**To do:** The response must contain each line of the material that holds "weight".

###

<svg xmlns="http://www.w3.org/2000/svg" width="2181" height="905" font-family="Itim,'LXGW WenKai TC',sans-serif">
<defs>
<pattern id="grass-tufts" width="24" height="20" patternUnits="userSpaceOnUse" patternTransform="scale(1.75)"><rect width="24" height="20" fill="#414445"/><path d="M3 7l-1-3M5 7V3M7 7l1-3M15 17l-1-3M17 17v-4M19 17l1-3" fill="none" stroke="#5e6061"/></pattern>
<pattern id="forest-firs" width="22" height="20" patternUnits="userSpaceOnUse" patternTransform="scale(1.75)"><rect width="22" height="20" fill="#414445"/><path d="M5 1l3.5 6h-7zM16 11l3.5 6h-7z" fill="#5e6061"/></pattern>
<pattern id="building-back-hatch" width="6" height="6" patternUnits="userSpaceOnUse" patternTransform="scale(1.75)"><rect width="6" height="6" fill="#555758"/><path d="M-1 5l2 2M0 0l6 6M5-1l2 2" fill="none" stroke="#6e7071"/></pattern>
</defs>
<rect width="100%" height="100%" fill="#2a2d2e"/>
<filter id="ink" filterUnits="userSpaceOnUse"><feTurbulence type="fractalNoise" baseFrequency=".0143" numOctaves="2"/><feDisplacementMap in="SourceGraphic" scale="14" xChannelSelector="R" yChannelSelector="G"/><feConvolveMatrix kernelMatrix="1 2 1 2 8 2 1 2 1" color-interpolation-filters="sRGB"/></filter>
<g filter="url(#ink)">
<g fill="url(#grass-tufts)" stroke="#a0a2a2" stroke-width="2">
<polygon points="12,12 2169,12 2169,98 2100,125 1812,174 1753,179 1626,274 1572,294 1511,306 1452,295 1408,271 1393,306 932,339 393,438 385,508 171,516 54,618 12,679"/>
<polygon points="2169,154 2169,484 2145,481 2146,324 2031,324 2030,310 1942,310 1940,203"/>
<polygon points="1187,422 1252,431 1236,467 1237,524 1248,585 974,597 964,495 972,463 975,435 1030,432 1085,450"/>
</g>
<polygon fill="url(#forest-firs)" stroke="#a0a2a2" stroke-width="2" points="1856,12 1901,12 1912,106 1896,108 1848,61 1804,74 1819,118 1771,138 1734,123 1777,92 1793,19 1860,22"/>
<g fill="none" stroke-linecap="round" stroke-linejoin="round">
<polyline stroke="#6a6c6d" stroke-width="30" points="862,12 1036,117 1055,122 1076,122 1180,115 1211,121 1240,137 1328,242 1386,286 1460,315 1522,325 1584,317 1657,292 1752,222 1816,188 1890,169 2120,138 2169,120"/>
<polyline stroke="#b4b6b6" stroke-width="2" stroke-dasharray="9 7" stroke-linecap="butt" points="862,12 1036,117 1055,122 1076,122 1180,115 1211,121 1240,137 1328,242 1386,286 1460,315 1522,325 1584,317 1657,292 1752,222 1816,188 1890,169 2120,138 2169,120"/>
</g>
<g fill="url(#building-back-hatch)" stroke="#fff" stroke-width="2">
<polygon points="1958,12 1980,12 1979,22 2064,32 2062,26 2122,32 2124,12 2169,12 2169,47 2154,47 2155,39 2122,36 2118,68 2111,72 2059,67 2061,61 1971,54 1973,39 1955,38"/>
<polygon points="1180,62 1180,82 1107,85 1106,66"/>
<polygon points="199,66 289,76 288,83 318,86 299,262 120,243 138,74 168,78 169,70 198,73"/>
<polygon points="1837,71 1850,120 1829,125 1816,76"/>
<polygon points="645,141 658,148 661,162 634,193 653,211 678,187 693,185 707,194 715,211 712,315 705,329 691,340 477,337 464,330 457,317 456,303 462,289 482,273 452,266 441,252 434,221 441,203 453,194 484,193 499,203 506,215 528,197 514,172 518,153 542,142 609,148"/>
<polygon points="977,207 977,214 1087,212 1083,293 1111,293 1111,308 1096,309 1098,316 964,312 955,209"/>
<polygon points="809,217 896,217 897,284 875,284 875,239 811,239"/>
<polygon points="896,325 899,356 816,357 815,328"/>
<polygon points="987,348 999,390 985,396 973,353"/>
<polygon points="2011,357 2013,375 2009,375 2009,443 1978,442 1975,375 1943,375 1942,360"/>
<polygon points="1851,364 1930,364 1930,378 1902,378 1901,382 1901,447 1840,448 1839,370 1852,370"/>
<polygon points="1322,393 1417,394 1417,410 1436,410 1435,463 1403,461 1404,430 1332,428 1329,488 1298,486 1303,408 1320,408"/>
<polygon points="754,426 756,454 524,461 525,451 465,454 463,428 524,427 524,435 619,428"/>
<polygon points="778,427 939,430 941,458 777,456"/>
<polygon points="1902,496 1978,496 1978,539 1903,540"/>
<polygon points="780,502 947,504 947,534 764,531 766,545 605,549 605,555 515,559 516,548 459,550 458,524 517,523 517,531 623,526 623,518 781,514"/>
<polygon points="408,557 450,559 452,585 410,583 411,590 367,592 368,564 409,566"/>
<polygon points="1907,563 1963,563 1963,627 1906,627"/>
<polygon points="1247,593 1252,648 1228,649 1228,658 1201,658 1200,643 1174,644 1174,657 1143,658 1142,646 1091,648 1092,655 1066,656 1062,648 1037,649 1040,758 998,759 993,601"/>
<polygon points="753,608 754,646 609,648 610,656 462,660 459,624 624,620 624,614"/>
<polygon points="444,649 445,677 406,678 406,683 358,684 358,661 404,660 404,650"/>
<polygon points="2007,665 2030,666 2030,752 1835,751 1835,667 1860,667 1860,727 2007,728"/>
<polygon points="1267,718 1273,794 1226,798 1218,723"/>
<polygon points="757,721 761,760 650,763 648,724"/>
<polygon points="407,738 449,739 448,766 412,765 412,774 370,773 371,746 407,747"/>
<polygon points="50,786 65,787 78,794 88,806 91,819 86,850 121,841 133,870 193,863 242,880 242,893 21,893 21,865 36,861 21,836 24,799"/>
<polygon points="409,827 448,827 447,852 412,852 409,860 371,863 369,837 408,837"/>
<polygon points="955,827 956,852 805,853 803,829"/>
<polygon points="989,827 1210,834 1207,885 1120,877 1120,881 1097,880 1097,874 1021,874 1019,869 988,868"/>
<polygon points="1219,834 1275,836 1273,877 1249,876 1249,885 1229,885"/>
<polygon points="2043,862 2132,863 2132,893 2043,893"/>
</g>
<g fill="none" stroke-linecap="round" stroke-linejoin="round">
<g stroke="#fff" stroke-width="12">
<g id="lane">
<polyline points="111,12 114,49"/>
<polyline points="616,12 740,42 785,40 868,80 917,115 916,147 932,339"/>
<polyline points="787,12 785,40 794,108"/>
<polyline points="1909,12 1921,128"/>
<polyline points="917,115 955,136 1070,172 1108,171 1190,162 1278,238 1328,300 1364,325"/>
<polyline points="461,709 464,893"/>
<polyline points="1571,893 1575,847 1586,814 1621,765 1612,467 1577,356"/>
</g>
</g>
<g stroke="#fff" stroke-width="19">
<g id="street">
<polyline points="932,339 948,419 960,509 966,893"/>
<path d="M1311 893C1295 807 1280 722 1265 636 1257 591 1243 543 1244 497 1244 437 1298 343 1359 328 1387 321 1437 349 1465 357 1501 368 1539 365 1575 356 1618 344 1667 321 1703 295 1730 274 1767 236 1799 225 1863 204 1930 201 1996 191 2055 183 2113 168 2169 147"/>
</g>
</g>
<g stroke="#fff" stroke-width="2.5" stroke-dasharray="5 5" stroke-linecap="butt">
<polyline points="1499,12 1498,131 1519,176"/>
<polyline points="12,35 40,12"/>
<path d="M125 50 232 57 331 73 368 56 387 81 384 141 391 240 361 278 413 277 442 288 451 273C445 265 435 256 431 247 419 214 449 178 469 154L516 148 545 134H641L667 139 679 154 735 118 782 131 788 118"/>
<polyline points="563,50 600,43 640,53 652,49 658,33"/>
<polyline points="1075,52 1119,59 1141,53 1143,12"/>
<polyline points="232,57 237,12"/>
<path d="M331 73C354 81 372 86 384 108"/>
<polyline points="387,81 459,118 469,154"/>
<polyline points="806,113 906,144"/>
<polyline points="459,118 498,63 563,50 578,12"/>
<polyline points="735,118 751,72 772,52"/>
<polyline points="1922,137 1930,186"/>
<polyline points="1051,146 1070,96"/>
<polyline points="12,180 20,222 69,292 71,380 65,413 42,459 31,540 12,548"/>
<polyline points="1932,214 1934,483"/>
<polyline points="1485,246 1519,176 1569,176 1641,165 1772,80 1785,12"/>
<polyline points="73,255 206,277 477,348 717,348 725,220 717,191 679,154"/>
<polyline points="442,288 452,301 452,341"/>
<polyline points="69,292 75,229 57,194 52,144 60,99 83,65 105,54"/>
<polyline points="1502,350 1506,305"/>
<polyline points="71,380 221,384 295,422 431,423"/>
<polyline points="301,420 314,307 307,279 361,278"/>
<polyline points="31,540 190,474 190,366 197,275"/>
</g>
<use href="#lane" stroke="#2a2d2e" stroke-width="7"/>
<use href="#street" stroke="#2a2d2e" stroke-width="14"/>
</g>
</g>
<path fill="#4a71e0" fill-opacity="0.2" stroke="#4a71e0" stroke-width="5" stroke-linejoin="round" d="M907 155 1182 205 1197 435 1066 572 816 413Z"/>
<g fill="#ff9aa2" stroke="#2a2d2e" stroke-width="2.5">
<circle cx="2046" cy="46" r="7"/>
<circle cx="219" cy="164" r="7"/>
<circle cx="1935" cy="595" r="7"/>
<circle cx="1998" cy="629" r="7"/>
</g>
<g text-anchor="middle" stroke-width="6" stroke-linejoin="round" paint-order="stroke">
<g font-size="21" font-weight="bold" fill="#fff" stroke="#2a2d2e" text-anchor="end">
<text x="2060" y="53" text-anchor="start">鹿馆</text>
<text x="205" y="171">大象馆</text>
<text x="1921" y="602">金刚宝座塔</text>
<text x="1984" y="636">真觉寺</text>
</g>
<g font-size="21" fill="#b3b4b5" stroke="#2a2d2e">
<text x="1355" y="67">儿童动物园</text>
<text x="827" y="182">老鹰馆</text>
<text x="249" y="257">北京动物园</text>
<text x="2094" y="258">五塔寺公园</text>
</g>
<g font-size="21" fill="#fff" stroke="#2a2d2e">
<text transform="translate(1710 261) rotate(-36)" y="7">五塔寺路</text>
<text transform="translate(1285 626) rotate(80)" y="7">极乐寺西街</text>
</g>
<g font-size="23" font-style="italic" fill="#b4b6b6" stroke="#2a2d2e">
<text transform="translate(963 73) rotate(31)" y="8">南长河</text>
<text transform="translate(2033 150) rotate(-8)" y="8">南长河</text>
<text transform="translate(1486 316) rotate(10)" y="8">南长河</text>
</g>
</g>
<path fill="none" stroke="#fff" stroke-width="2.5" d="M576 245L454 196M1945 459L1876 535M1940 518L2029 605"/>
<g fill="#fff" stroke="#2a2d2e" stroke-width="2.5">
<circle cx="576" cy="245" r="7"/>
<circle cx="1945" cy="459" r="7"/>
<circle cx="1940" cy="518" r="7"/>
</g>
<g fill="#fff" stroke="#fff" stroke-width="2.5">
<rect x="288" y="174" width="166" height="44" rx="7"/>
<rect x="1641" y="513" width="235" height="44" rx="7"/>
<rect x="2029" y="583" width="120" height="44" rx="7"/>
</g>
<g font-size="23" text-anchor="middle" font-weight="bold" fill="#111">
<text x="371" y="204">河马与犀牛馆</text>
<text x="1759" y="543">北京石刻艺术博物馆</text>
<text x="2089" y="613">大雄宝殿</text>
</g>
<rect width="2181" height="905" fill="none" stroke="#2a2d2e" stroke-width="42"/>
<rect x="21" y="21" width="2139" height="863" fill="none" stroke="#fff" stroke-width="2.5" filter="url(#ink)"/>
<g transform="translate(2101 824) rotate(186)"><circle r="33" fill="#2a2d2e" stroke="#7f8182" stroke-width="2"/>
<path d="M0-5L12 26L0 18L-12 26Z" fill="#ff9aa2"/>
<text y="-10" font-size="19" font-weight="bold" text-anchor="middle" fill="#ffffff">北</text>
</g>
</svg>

###

**Answer space:**
<g font-size="21" font-weight="bold" fill="#fff" stroke="#2a2d2e" text-anchor="end">
<g font-size="23" text-anchor="middle" font-weight="bold" fill="#111">
<text y="-10" font-size="19" font-weight="bold" text-anchor="middle" fill="#ffffff">北</text>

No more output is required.